╭─ DATA FOR REVIEW
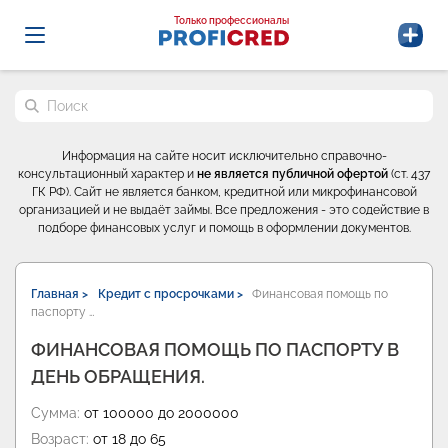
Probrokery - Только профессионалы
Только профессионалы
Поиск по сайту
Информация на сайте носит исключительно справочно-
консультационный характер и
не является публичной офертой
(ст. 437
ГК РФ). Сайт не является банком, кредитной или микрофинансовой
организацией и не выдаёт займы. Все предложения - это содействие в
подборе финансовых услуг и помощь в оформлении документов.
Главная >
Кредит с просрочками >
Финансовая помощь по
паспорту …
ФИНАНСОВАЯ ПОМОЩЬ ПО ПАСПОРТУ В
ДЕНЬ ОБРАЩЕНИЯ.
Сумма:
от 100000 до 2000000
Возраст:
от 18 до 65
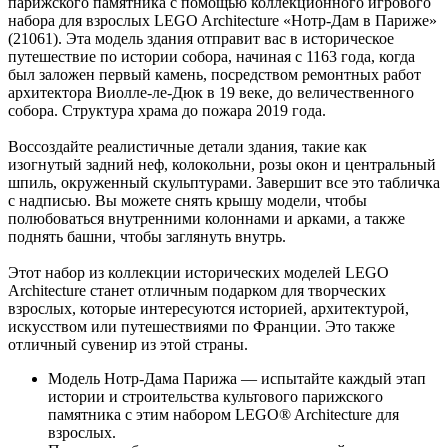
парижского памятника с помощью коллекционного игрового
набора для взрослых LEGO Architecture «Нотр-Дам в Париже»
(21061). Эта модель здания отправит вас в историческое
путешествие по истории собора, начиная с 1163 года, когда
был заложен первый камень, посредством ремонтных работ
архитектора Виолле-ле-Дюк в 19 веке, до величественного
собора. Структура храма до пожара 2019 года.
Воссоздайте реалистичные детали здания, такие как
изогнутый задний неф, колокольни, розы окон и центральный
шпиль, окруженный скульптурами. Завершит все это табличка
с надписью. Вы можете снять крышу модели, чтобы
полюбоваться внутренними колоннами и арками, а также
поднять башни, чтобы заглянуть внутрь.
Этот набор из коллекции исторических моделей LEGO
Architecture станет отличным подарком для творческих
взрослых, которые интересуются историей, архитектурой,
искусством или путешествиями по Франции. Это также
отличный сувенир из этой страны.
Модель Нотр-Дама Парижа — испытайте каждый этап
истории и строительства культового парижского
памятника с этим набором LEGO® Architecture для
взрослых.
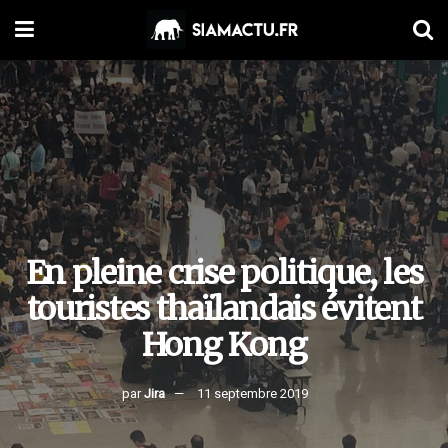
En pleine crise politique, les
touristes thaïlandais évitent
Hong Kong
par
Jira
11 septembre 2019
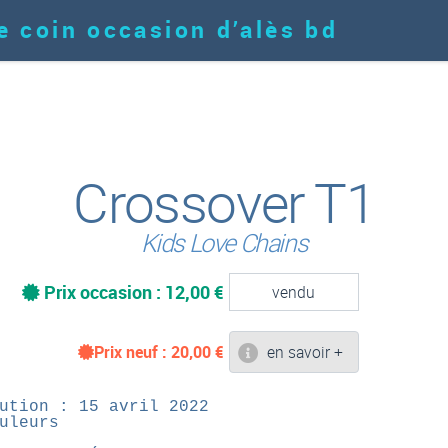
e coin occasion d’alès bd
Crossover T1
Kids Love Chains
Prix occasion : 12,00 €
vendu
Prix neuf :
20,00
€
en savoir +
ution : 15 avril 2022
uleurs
╰─
╭─ DATA FOR REVIEW
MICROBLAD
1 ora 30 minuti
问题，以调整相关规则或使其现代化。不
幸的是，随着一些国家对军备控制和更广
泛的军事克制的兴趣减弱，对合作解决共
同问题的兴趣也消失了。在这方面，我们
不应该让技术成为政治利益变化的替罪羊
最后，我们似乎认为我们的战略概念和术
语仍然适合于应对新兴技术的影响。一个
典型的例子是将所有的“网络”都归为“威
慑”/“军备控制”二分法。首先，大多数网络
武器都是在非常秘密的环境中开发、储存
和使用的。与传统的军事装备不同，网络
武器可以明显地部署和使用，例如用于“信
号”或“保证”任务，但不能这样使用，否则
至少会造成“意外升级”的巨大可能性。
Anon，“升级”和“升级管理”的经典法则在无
╰─
- WORK TO COMPLETE: Retype the listing lines without changes, starting at the line that contains "парижского памятника с" and ending after the line that contains "собора. Структура храма до пожара 2019 года.".

- TASK OUTPUT:
парижского памятника с помощью коллекционного игрового
набора для взрослых LEGO Architecture «Нотр-Дам в Париже»
(21061). Эта модель здания отправит вас в историческое
путешествие по истории собора, начиная с 1163 года, когда
был заложен первый камень, посредством ремонтных работ
архитектора Виолле-ле-Дюк в 19 веке, до величественного
собора. Структура храма до пожара 2019 года.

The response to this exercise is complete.